[Dataset excerpts]

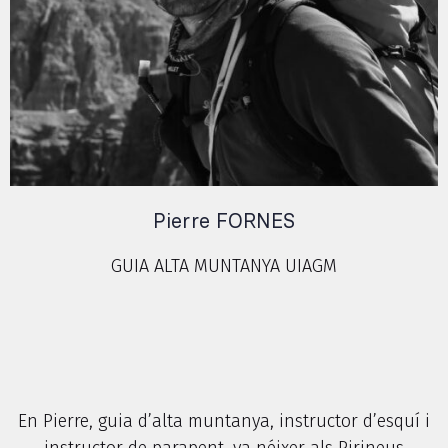
Pierre FORNES
GUIA ALTA MUNTANYA UIAGM
En Pierre, guia d’alta muntanya, instructor d’esquí i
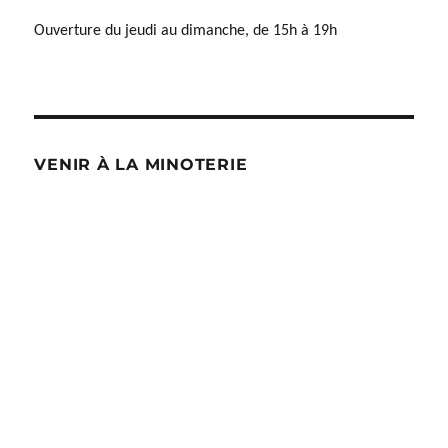
Ouverture du jeudi au dimanche, de 15h à 19h
VENIR À LA MINOTERIE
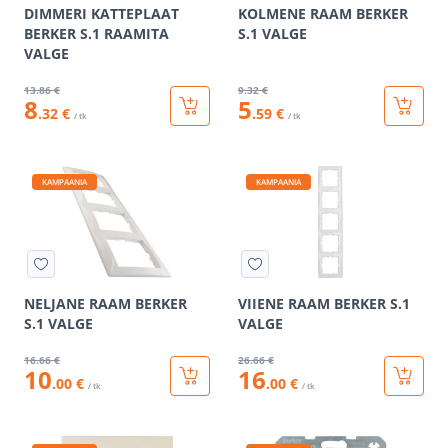
DIMMERI KATTEPLAAT
KOLMENE RAAM BERKER
BERKER S.1 RAAMITA
S.1 VALGE
VALGE
13
.86 €
9
.32 €
8
5
.32 €
.59 €
/ tk
/ tk
KAMPAANIA
KAMPAANIA
NELJANE RAAM BERKER
VIIENE RAAM BERKER S.1
S.1 VALGE
VALGE
16
.66 €
26
.66 €
10
16
.00 €
.00 €
/ tk
/ tk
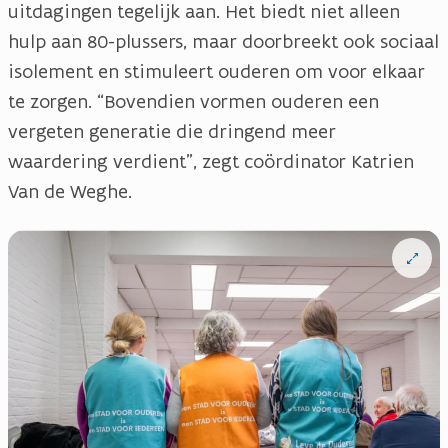
uitdagingen tegelijk aan. Het biedt niet alleen
hulp aan 80-plussers, maar doorbreekt ook sociaal
isolement en stimuleert ouderen om voor elkaar
te zorgen. “Bovendien vormen ouderen een
vergeten generatie die dringend meer
waardering verdient”, zegt coördinator Katrien
Van de Weghe.
Open
vergrote
weergav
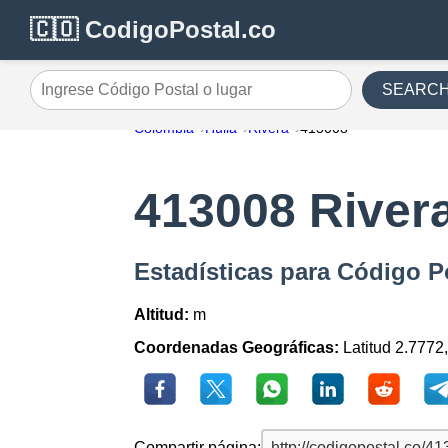
🇨🇴 CodigoPostal.co
SEARC
Ingrese Código Postal o lugar
Colombia
Huila
Rivera
413008
413008 River
Estadísticas para Código P
Altitud:
m
Coordenadas Geográficas:
Latitud 2.7772
Compartir página:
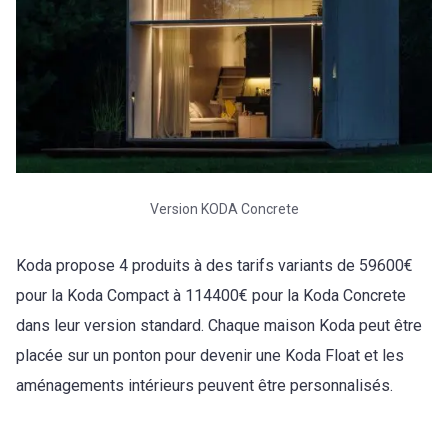
Version KODA Concrete
Koda propose 4 produits à des tarifs variants de 59600€
pour la Koda Compact à 114400€ pour la Koda Concrete
dans leur version standard. Chaque maison Koda peut être
placée sur un ponton pour devenir une Koda Float et les
aménagements intérieurs peuvent être personnalisés.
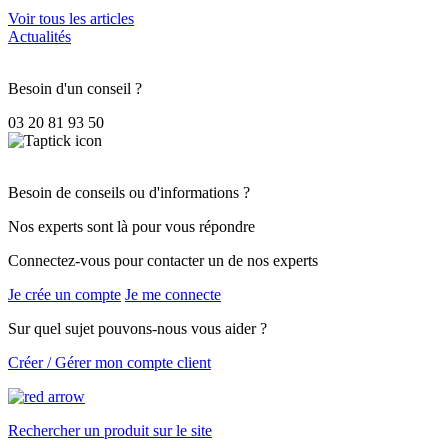
Voir tous les articles
Actualités
Besoin d'un conseil ?
03 20 81 93 50
Besoin de conseils ou d'informations ?
Nos experts sont là pour vous répondre
Connectez-vous pour contacter un de nos experts
Je crée un compte
Je me connecte
Sur quel sujet pouvons-nous vous aider ?
Créer / Gérer mon compte client
Rechercher un produit sur le site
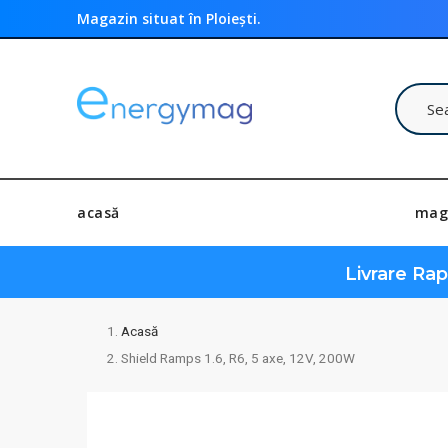
Magazin situat în Ploiești.
acasă
mag
Livrare Ra
Acasă
Shield Ramps 1.6, R6, 5 axe, 12V, 200W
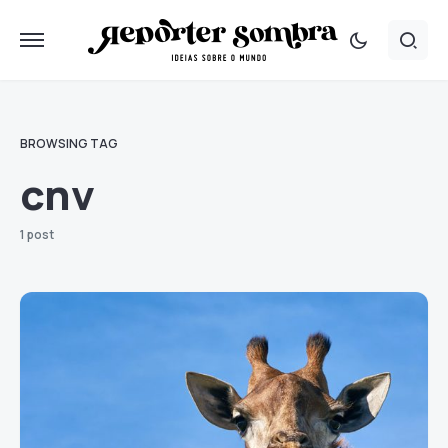
BROWSING TAG
cnv
1 post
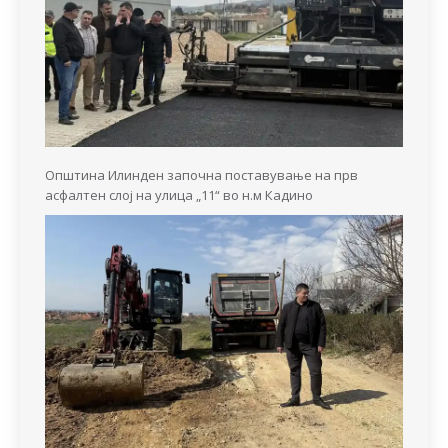
Општина Илинден започна поставување на прв
асфалтен слој на улица „11“ во н.м Кадино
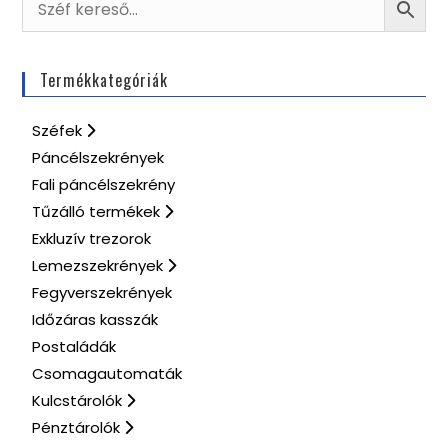
Termékkategóriák
Széfek
Páncélszekrények
Fali páncélszekrény
Tűzálló termékek
Exkluzív trezorok
Lemezszekrények
Fegyverszekrények
Időzáras kasszák
Postaládák
Csomagautomaták
Kulcstárolók
Pénztárolók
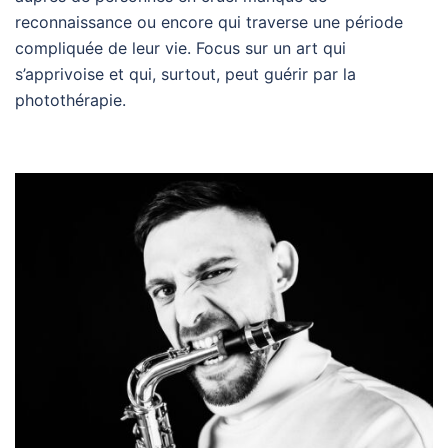
reconnaissance ou encore qui traverse une période
compliquée de leur vie. Focus sur un art qui
s’apprivoise et qui, surtout, peut guérir par la
photothérapie.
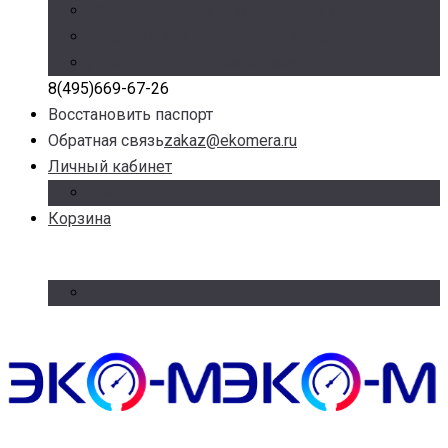
Режим работы: Пн-Пт с 9.00 до 17.30
Доб. 100, 101, 105 – отдел продаж
Доб. 107 – отдел логистики
8(495)669-67-26
Восстановить паспорт
Обратная связь
zakaz@ekomera.ru
Личный кабинет
Войти
Корзина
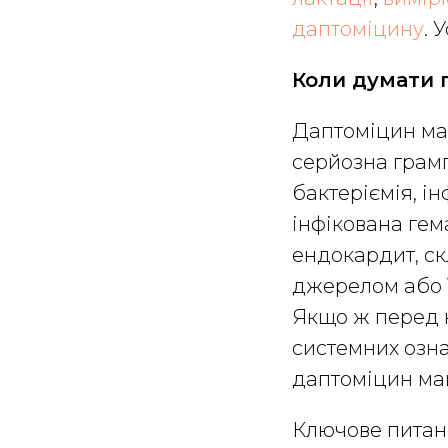
даптоміцину
. 
Коли думати 
Даптоміцин має
серйозна грамп
бактеріємія, ін
інфікована гем
ендокардит, с
джерелом або V
Якщо ж перед 
системних озна
даптоміцин ма
Ключове питання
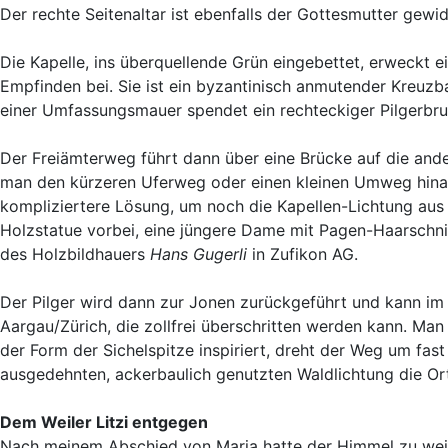
Der rechte Seitenaltar ist ebenfalls der Gottesmutter gewi
Die Kapelle, ins überquellende Grün eingebettet, erweckt e
Empfinden bei. Sie ist ein byzantinisch anmutender Kreuzb
einer Umfassungsmauer spendet ein rechteckiger Pilgerbru
Der Freiämterweg führt dann über eine Brücke auf die and
man den kürzeren Uferweg oder einen kleinen Umweg hinau
kompliziertere Lösung, um noch die Kapellen-Lichtung aus 
Holzstatue vorbei, eine jüngere Dame mit Pagen-Haarschnitt
des Holzbildhauers
Hans Gugerli
in Zufikon AG.
Der Pilger wird dann zur Jonen zurückgeführt und kann 
Aargau/Zürich, die zollfrei überschritten werden kann. M
der Form der Sichelspitze inspiriert, dreht der Weg um fas
ausgedehnten, ackerbaulich genutzten Waldlichtung die O
Dem Weiler Litzi entgegen
Nach meinem Abschied von Maria hatte der Himmel zu weine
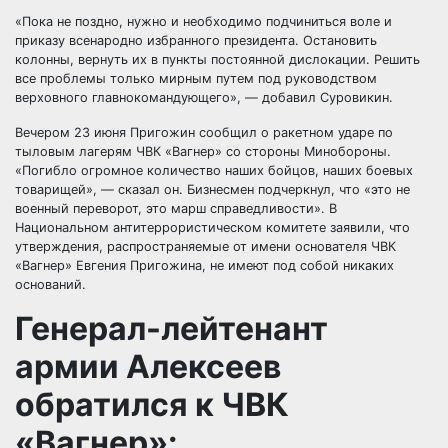
«Пока не поздно, нужно и необходимо подчиниться воле и
приказу всенародно избранного президента. Остановить
колонны, вернуть их в пункты постоянной дислокации. Решить
все проблемы только мирным путем под руководством
верховного главнокомандующего», — добавил Суровикин.
Вечером 23 июня Пригожин сообщил о ракетном ударе по
тыловым лагерям ЧВК «Вагнер» со стороны Минобороны.
«Погибло огромное количество наших бойцов, наших боевых
товарищей», — сказал он. Бизнесмен подчеркнул, что «это не
военный переворот, это марш справедливости». В
Национальном антитеррористическом комитете заявили, что
утверждения, распространяемые от имени основателя ЧВК
«Вагнер» Евгения Пригожина, не имеют под собой никаких
оснований.
Генерал-лейтенант
армии Алексеев
обратился к ЧВК
«Вагнер»:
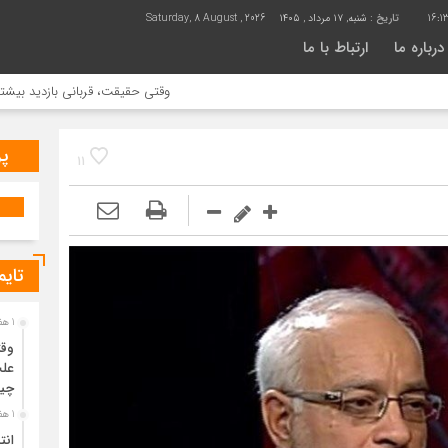
16:1
تاریخ :
شنبه, ۱۷ مرداد , ۱۴۰۵
Saturday, 8 August , 2026
درباره ما
ارتباط با ما
وقتی حقیقت، قربانی بازدید بیشتر می شود |
پر
11
تایم
1 هفته قبل
وقت
علت
چی
1 هفته قبل
انت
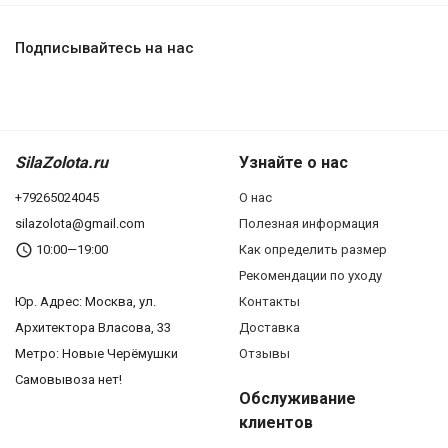
Подписывайтесь на нас
SilaZolota.ru
Узнайте о нас
+79265024045
О нас
silazolota@gmail.com
Полезная информация
10:00—19:00
Как определить размер
Рекомендации по уходу
Юр. Адреc: Москва, ул.
Контакты
Архитектора Власова, 33
Доставка
Метро: Новые Черёмушки
Отзывы
Самовывоза нет!
Обслуживание
клиентов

WHAT IS NEEDED:
Among the lines above, return each one holding the string "Besoin".

RESPONSE:
Besoin d'un conseil ?
Besoin de conseils ou d'informations ?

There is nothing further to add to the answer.